How do you include a header file that may or may not exist?

元气小坏坏 提交于 2021-01-20 04:13:24

问题


Let's assume I define BAR in foo.h. But foo.h might not exist. How do I include it, without the compiler complaining at me?

#include "foo.h"

#ifndef BAR
#define BAR 1
#endif

int main()
{
    return BAR;
}

Therefore, if BAR was defined as 2 in foo.h, then the program would return 2 if foo.h exists and 1 if foo.h does not exist.


回答1:


In general, you'll need to do something external to do this - e.g. by doing something like playing around with the search path (as suggested in the comments) and providing an empty foo.h as a fallback, or wrapping the #include inside a #ifdef HAS_FOO_H...#endif and setting HAS_FOO_H by a compiler switch (-DHAS_FOO_H for gcc/clang etc.).

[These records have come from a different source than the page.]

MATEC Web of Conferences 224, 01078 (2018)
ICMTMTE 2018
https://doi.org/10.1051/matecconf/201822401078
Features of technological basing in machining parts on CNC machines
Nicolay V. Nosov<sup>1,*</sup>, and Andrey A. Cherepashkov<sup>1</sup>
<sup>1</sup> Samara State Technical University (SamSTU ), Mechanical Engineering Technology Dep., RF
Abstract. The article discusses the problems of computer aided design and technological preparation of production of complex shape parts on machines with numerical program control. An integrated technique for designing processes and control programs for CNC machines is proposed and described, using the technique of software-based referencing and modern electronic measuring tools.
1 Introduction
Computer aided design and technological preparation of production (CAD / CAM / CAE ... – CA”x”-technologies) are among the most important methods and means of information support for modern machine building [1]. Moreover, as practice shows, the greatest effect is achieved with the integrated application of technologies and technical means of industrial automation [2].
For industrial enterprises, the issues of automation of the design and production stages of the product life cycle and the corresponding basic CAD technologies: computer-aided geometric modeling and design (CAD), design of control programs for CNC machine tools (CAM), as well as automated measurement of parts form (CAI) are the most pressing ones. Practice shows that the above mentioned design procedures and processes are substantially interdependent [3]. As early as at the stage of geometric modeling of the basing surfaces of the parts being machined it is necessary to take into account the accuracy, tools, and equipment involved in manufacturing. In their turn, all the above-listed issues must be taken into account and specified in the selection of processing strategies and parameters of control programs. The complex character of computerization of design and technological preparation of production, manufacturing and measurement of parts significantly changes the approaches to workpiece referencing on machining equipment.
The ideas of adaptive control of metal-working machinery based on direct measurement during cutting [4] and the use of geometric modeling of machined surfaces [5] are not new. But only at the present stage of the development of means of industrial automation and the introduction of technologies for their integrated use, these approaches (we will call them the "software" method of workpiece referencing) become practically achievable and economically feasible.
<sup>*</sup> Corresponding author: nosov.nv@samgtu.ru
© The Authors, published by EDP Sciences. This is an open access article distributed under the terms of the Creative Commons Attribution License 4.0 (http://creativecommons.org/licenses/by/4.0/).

If you know that you are using a particular compiler, and portability is not an issue, note that some compilers do support including a file which may or may not exist, as an extension. For example, see clang's __has_include feature.




回答2:


Use a tool like GNU Autoconf, that's what it's designed for. (On windows, you may prefer to use CMake).

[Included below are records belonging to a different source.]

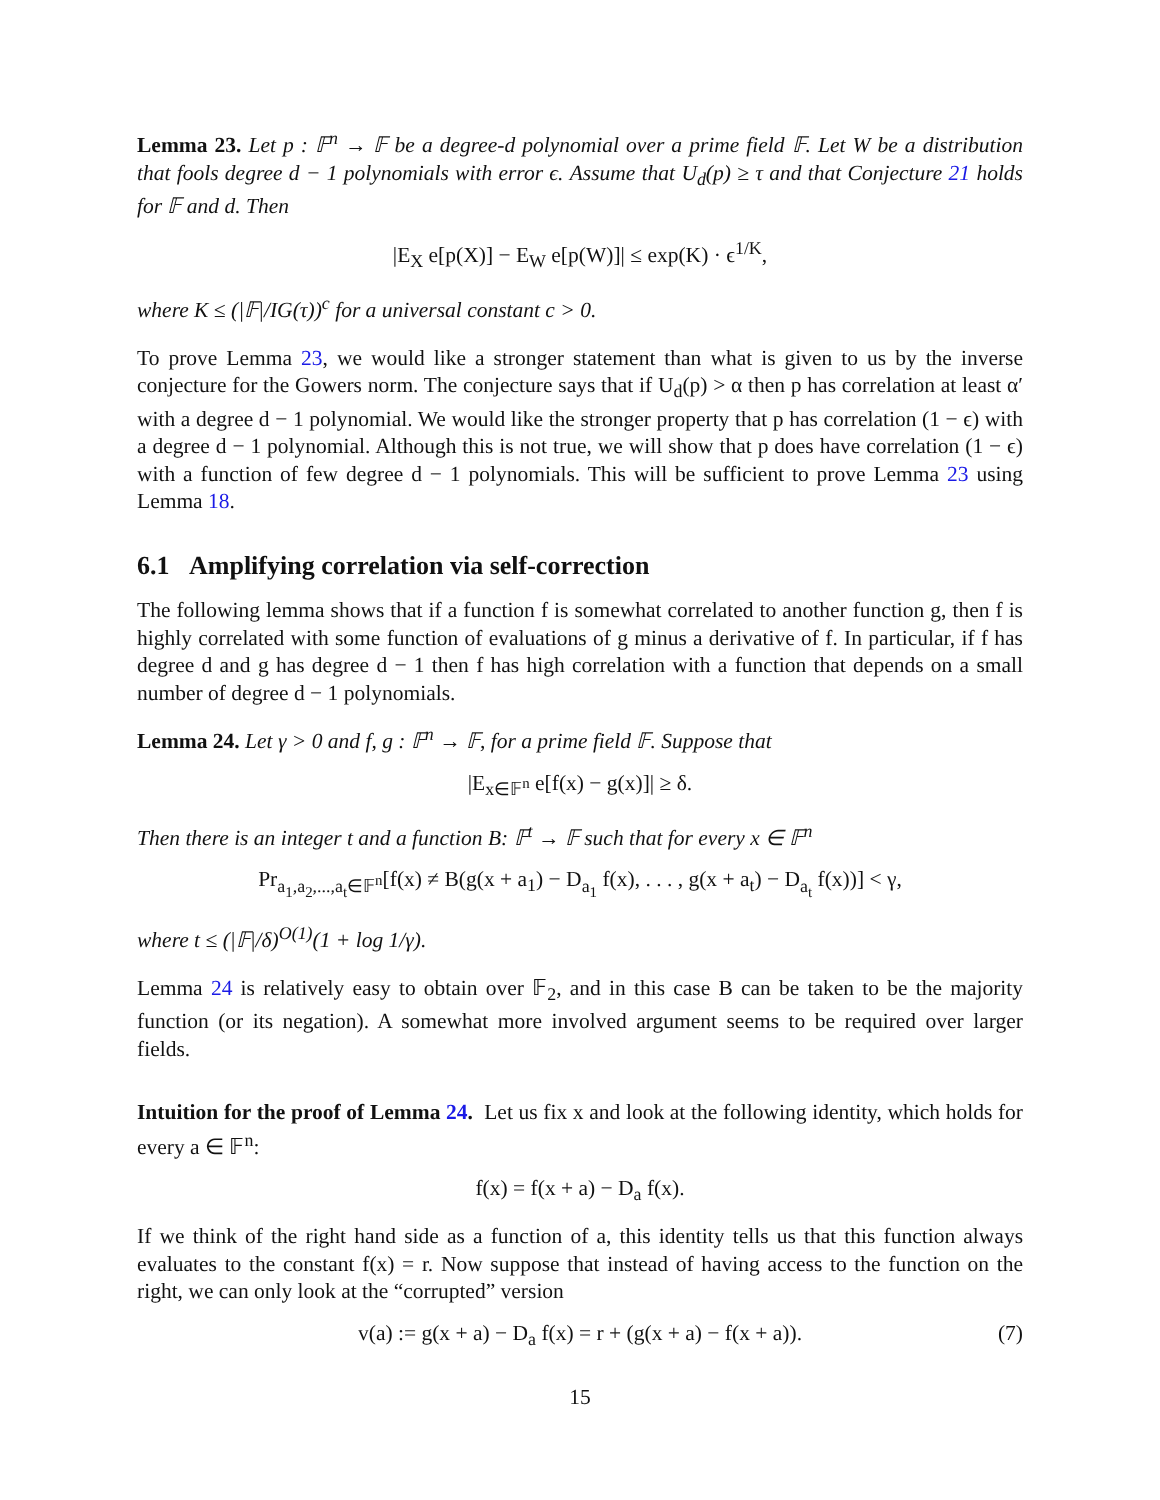Lemma 23. Let p : 𝔽<sup>n</sup> → 𝔽 be a degree-d polynomial over a prime field 𝔽. Let W be a distribution that fools degree d − 1 polynomials with error ϵ. Assume that U<sub>d</sub>(p) ≥ τ and that Conjecture 21 holds for 𝔽 and d. Then
|E<sub>X</sub> e[p(X)] − E<sub>W</sub> e[p(W)]| ≤ exp(K) · ϵ<sup>1/K</sup>,
where K ≤ (|𝔽|/IG(τ))<sup>c</sup> for a universal constant c > 0.
To prove Lemma 23, we would like a stronger statement than what is given to us by the inverse conjecture for the Gowers norm. The conjecture says that if U<sub>d</sub>(p) > α then p has correlation at least α′ with a degree d − 1 polynomial. We would like the stronger property that p has correlation (1 − ϵ) with a degree d − 1 polynomial. Although this is not true, we will show that p does have correlation (1 − ϵ) with a function of few degree d − 1 polynomials. This will be sufficient to prove Lemma 23 using Lemma 18.
6.1 Amplifying correlation via self-correction
The following lemma shows that if a function f is somewhat correlated to another function g, then f is highly correlated with some function of evaluations of g minus a derivative of f. In particular, if f has degree d and g has degree d − 1 then f has high correlation with a function that depends on a small number of degree d − 1 polynomials.
Lemma 24. Let γ > 0 and f, g : 𝔽<sup>n</sup> → 𝔽, for a prime field 𝔽. Suppose that
|E<sub>x∈𝔽<sup>n</sup></sub> e[f(x) − g(x)]| ≥ δ.
Then there is an integer t and a function B: 𝔽<sup>t</sup> → 𝔽 such that for every x ∈ 𝔽<sup>n</sup>
Pr<sub>a<sub>1</sub>,a<sub>2</sub>,...,a<sub>t</sub>∈𝔽<sup>n</sup></sub>[f(x) ≠ B(g(x + a<sub>1</sub>) − D<sub>a<sub>1</sub></sub> f(x), . . . , g(x + a<sub>t</sub>) − D<sub>a<sub>t</sub></sub> f(x))] < γ,
where t ≤ (|𝔽|/δ)<sup>O(1)</sup>(1 + log 1/γ).
Lemma 24 is relatively easy to obtain over 𝔽<sub>2</sub>, and in this case B can be taken to be the majority function (or its negation). A somewhat more involved argument seems to be required over larger fields.
Intuition for the proof of Lemma 24. Let us fix x and look at the following identity, which holds for every a ∈ 𝔽<sup>n</sup>:
f(x) = f(x + a) − D<sub>a</sub> f(x).
If we think of the right hand side as a function of a, this identity tells us that this function always evaluates to the constant f(x) = r. Now suppose that instead of having access to the function on the right, we can only look at the “corrupted” version
v(a) := g(x + a) − D<sub>a</sub> f(x) = r + (g(x + a) − f(x + a)). (7)
15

So in your configure.ac, you'd have a line like:

AC_CHECK_HEADERS([foo.h])

Which, after running configure, would define HAVE_FOO_H, which you can test like this:

#ifdef HAVE_FOO_H
#include "foo.h"
#else
#define BAR 1
#endif

If you intend to go down the autotools route (that is autoconf and automake, because they work well together), I suggest you start with this excellent tutorial.